Required work:
Your task is to copy the stretch of lines in the records below that begins with the line containing "right elbow: (508, 316)" and ends with the line containing "left ankle: (497, 161)", exactly as written, with nothing added.

>>>>

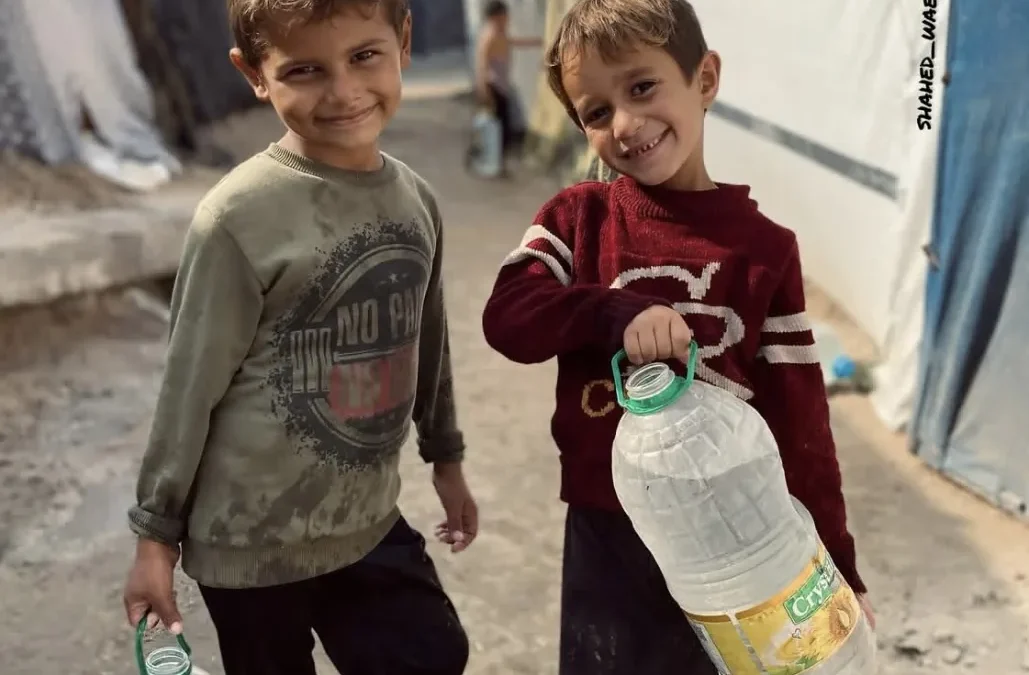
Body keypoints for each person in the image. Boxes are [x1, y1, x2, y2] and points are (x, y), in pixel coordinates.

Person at [480, 0, 874, 673]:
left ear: (705, 78)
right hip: (607, 535)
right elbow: (508, 316)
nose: (626, 125)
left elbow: (802, 427)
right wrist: (611, 313)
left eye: (641, 87)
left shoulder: (764, 251)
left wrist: (839, 567)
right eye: (597, 112)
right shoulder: (579, 219)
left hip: (734, 543)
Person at [121, 1, 478, 674]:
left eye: (363, 56)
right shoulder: (236, 216)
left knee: (431, 653)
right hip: (249, 542)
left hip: (367, 519)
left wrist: (446, 457)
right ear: (255, 73)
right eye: (306, 69)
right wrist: (153, 538)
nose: (342, 91)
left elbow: (428, 344)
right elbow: (187, 386)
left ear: (402, 42)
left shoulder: (416, 200)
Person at [473, 0, 542, 168]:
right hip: (493, 86)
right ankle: (495, 161)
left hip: (501, 86)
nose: (507, 19)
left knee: (503, 126)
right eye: (504, 16)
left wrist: (536, 42)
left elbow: (513, 42)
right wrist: (483, 90)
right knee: (501, 127)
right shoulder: (489, 35)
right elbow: (482, 64)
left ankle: (497, 161)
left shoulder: (500, 33)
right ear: (496, 17)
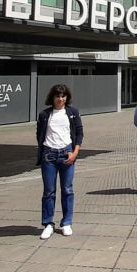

<<<<

Exercise solution:
right elbow: (508, 316)
nose: (626, 125)
left elbow: (802, 427)
right wrist: (611, 313)
left eye: (641, 87)
left shoulder: (764, 251)
left wrist: (839, 567)
right eye: (597, 112)
right shoulder: (579, 219)
left hip: (734, 543)
Person at [121, 1, 478, 674]:
left eye: (363, 56)
right shoulder: (236, 216)
left knee: (431, 653)
right hip: (249, 542)
left hip: (367, 519)
left wrist: (446, 457)
right ear: (255, 73)
right eye: (306, 69)
right wrist: (153, 538)
nose: (342, 91)
left elbow: (428, 344)
right elbow: (187, 386)
left ear: (402, 42)
left shoulder: (416, 200)
Person at [473, 0, 542, 168]:
right hip: (493, 86)
right ankle: (495, 161)
left hip: (501, 86)
nose: (507, 19)
left knee: (503, 126)
right eye: (504, 16)
left wrist: (536, 42)
left elbow: (513, 42)
right wrist: (483, 90)
right knee: (501, 127)
right shoulder: (489, 35)
right elbow: (482, 64)
left ankle: (497, 161)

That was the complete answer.